Saci não conseguiu esconder a confusão.

– Você lembra a posição de Tupã sobre os humanos destruírem a natureza? – continuou Caipora.

– Ele sempre achou que a humanidade deveria seguir seu curso, que eles aprenderiam com os próprios erros e que não deveríamos interferir

– Exato.
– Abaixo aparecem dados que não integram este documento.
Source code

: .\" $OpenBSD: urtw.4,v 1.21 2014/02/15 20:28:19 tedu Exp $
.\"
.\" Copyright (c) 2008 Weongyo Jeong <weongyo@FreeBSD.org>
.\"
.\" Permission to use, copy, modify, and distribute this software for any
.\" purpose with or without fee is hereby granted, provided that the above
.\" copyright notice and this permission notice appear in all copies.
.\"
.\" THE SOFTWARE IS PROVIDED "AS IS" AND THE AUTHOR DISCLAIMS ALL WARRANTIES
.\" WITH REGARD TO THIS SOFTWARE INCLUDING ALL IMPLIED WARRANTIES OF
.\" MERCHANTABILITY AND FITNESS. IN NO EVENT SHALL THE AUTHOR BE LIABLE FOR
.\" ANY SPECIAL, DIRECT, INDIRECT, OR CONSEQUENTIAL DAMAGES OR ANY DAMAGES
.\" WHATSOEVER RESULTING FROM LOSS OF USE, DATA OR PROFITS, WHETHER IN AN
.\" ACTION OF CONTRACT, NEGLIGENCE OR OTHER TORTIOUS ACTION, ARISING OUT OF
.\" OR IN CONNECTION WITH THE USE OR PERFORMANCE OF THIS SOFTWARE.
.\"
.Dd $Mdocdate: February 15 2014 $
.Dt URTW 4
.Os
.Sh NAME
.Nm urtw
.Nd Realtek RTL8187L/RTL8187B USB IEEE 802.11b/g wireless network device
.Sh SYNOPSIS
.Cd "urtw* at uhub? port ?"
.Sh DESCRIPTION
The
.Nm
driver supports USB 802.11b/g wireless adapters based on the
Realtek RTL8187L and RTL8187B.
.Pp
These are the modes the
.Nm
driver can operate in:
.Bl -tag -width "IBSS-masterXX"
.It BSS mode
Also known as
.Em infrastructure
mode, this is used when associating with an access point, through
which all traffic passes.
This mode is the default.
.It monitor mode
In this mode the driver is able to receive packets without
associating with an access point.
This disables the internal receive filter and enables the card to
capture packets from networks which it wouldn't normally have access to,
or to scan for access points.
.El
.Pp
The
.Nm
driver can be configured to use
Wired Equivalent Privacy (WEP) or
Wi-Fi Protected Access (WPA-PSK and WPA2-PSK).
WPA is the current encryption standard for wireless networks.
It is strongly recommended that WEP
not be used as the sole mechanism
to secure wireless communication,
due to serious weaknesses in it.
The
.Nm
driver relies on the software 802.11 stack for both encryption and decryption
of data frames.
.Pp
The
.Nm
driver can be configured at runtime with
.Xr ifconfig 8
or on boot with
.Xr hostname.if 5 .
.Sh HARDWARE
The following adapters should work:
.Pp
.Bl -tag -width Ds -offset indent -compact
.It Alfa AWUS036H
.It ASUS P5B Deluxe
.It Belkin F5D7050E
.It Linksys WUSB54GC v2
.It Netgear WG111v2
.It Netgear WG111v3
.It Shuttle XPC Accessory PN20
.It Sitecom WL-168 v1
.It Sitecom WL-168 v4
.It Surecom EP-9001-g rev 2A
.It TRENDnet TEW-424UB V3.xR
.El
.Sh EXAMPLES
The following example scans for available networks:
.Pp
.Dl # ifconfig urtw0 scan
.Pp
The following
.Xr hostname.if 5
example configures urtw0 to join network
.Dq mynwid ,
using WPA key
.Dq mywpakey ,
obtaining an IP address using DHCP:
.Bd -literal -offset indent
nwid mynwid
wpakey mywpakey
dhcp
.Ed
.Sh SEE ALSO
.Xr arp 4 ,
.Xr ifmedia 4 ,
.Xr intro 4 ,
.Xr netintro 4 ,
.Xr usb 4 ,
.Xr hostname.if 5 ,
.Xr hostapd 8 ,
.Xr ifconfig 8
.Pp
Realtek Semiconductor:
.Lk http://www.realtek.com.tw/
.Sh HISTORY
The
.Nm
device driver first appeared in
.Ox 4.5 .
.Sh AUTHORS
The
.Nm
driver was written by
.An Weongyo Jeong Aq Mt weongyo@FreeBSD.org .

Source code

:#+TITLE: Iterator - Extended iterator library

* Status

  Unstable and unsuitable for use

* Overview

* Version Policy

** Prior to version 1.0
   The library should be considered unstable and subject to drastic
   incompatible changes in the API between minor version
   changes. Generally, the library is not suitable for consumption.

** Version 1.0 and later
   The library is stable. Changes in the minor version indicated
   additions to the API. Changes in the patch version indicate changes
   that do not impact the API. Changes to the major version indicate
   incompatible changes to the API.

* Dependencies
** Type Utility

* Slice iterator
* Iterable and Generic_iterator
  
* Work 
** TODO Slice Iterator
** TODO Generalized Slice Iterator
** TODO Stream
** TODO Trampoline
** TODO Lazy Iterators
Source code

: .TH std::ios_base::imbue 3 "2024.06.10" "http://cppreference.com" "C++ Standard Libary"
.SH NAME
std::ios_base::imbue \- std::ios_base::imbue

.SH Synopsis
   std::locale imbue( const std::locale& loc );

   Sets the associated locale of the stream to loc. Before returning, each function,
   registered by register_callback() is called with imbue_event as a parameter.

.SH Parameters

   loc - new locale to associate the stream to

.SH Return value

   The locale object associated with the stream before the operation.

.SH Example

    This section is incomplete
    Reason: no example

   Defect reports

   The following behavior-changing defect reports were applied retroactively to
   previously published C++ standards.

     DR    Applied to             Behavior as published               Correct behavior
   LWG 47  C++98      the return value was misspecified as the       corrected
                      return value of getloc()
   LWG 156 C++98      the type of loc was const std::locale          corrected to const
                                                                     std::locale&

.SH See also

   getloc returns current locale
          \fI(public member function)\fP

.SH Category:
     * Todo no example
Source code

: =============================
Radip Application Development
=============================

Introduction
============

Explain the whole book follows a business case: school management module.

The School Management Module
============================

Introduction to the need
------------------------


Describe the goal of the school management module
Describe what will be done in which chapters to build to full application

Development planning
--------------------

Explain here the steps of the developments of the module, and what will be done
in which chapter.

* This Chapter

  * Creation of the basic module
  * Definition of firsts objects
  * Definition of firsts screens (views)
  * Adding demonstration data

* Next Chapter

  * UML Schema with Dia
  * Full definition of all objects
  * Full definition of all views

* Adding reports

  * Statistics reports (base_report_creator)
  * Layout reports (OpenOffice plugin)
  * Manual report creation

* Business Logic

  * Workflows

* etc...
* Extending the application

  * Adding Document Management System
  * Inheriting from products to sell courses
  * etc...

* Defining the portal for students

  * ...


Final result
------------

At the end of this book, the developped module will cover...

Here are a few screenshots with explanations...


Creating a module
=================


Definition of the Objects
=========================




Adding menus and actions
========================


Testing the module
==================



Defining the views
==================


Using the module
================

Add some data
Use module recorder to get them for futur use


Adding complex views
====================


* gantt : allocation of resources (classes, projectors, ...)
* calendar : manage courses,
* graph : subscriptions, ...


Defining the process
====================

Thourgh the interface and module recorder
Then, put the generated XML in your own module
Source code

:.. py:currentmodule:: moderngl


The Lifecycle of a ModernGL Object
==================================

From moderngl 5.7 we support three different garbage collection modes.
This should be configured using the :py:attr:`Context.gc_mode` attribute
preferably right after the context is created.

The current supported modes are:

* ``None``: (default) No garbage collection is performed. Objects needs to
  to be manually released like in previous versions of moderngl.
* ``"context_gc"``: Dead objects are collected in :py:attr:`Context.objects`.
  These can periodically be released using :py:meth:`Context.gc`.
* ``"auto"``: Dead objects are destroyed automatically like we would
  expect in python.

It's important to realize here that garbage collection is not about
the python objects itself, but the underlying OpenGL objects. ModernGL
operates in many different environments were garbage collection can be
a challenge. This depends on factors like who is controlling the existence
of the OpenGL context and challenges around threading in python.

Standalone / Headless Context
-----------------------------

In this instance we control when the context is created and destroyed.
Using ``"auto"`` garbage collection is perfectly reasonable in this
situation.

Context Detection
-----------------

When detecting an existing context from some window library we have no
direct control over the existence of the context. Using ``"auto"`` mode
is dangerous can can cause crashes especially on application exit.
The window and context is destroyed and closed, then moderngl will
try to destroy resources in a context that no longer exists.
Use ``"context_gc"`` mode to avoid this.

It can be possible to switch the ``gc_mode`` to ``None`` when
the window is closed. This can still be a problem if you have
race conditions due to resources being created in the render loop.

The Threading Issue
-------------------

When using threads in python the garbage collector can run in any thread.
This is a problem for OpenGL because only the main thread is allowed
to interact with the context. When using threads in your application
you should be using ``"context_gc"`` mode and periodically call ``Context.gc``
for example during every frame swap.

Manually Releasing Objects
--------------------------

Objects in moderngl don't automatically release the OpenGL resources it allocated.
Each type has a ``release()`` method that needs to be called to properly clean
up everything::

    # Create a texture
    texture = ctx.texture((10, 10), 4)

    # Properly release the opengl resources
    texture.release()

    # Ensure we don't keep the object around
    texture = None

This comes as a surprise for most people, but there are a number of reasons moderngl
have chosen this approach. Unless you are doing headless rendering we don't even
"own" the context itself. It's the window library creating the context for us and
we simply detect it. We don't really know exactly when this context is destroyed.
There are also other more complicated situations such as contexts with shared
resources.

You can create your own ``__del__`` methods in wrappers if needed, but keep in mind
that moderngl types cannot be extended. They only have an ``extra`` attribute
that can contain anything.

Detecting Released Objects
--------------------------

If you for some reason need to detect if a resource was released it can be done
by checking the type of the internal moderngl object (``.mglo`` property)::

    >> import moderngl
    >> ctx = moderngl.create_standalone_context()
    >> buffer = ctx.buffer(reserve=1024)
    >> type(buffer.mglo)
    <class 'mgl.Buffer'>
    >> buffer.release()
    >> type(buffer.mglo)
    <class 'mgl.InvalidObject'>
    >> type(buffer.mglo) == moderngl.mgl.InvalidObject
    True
Mas nem todos compartilham esses ideais. Os candidatos a novo líder são Guaraci e Jaci.

– O Sol e a Lua são oponentes, que irônico – Saci riu.

– Talvez. O problema é que Guaraci quer continuar as mesmas regras de Tupã. Enquanto Jaci quer que os humanos parem de destruir nossas florestas. Ela está preparada para uma guerra. Já convocou todos os curupiras e várias criaturas místicas. Guaraci convocou os lobisomens para defender os humanos, mas o exercito dele é um numero muito menor. Você entende a crise que estamos vivendo?

– E você? De que lado está?

– Eu só quero que os entes místicos não briguem entre si. Você é o único que viveu os dois lados. Vão dar ouvidos a você.

Saci galgou até um grande espelho na parede, ajeitando sua gravata vermelha. Vendo o eterno menino folclórico que se tornou um homem importante. Era muita conquista para se deixar para trás só por um jogo de interesses de criaturas sobrenaturais. Ele deu um longo suspiro e tomou sua decisão.